╭──

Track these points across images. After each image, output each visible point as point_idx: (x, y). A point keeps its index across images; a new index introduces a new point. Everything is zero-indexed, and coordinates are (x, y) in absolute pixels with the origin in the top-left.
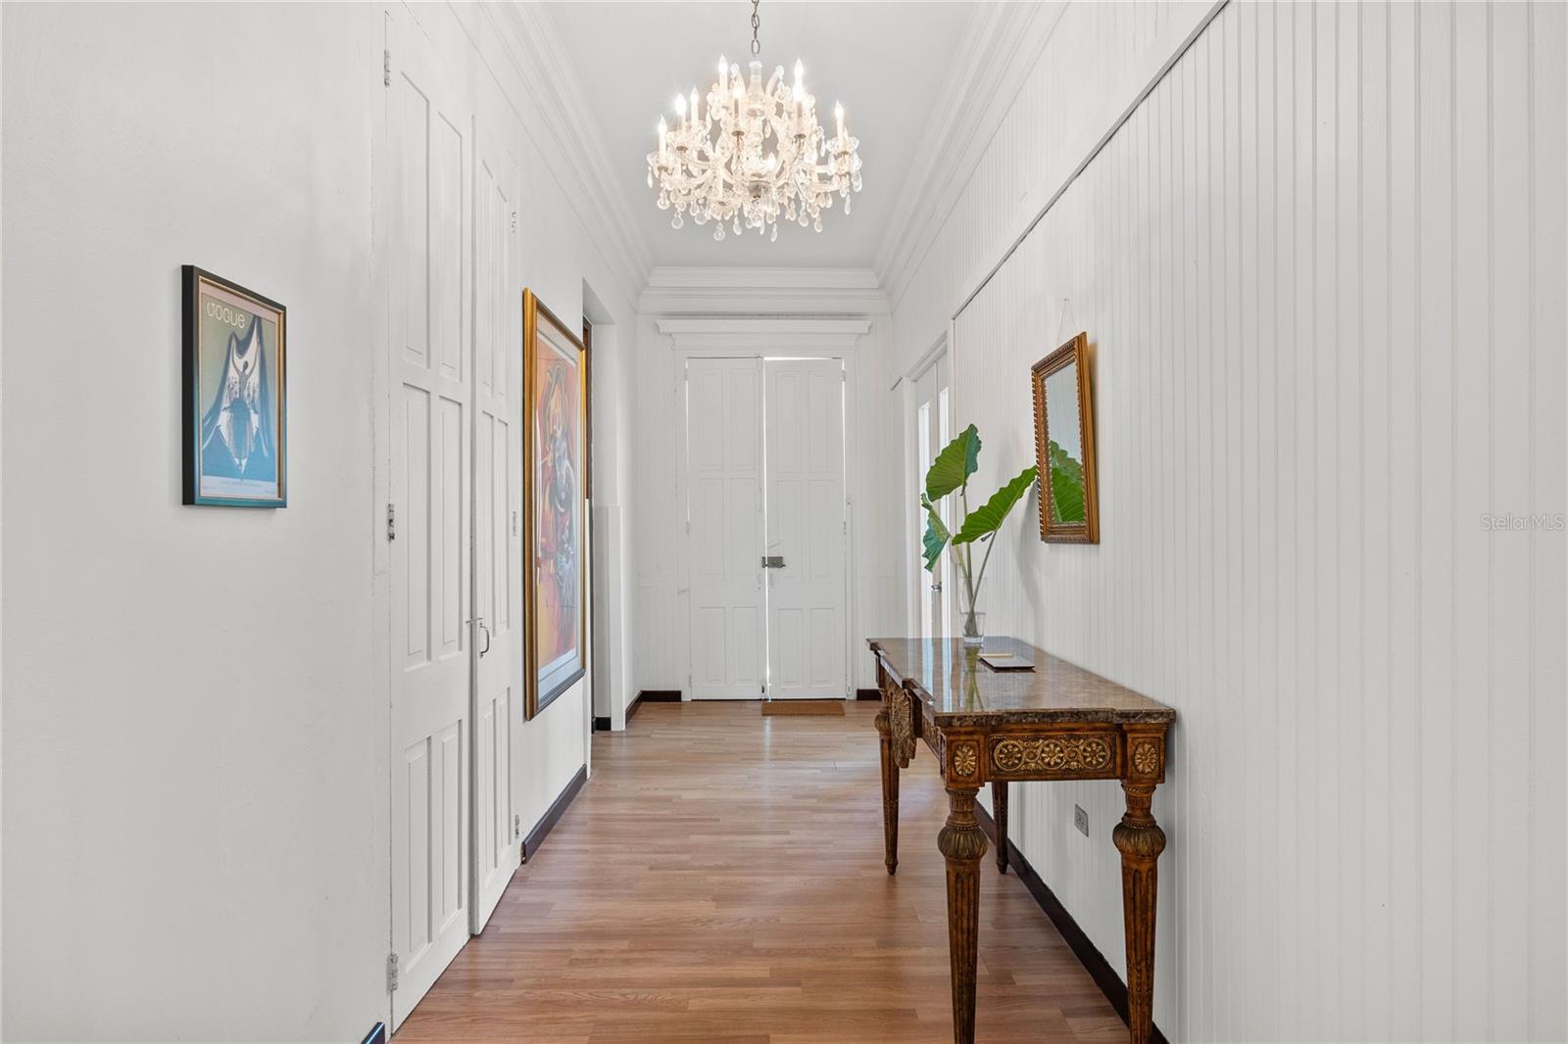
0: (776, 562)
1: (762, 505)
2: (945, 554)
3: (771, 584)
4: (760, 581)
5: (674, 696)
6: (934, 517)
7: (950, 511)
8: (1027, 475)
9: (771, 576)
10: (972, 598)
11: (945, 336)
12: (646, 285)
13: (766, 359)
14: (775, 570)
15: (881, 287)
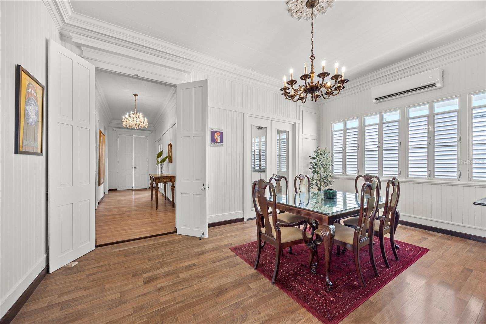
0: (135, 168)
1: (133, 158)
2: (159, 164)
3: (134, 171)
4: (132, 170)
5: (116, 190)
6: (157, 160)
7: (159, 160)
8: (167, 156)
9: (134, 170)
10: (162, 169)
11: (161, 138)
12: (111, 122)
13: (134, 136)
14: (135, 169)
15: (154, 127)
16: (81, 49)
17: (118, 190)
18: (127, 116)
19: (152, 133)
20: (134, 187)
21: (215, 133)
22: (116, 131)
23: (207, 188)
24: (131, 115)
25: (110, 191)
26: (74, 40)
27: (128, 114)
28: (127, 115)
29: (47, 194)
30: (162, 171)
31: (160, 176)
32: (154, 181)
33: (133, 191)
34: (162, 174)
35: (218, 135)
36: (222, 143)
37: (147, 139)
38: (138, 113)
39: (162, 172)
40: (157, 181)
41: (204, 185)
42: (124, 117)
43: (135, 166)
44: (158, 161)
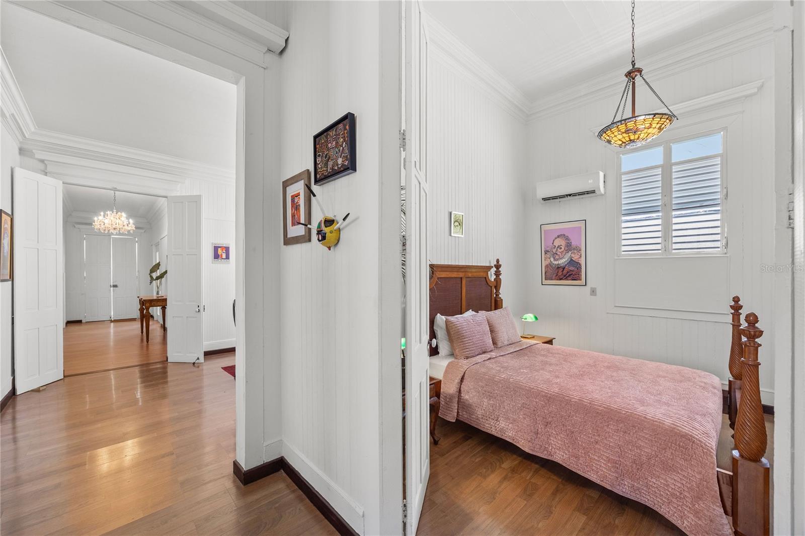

╰──

= What the exercise asks =
Your task is to return the entries above exactly, with no pictures.

= Result of the exercise =
Track these points across images. After each image, output each visible point as point_idx: (x, y). A point keeps its index across images; a new index introduces a new point. Everything is zero-indexed, and coordinates are (x, y) in absolute pixels with the origin in the top-left.
0: (776, 562)
1: (762, 505)
2: (945, 554)
3: (771, 584)
4: (760, 581)
5: (674, 696)
6: (934, 517)
7: (950, 511)
8: (1027, 475)
9: (771, 576)
10: (972, 598)
11: (945, 336)
12: (646, 285)
13: (766, 359)
14: (775, 570)
15: (881, 287)
0: (135, 168)
1: (133, 158)
2: (159, 164)
3: (134, 171)
4: (132, 170)
5: (116, 190)
6: (157, 160)
7: (159, 160)
8: (167, 156)
9: (134, 170)
10: (162, 169)
11: (161, 138)
12: (111, 122)
13: (134, 136)
14: (135, 169)
15: (154, 127)
16: (81, 49)
17: (118, 190)
18: (127, 116)
19: (152, 133)
20: (134, 187)
21: (215, 133)
22: (116, 131)
23: (207, 188)
24: (131, 115)
25: (110, 191)
26: (74, 40)
27: (128, 114)
28: (127, 115)
29: (47, 194)
30: (162, 171)
31: (160, 176)
32: (154, 181)
33: (133, 191)
34: (162, 174)
35: (218, 135)
36: (222, 143)
37: (147, 139)
38: (138, 113)
39: (162, 172)
40: (157, 181)
41: (204, 185)
42: (124, 117)
43: (135, 166)
44: (158, 161)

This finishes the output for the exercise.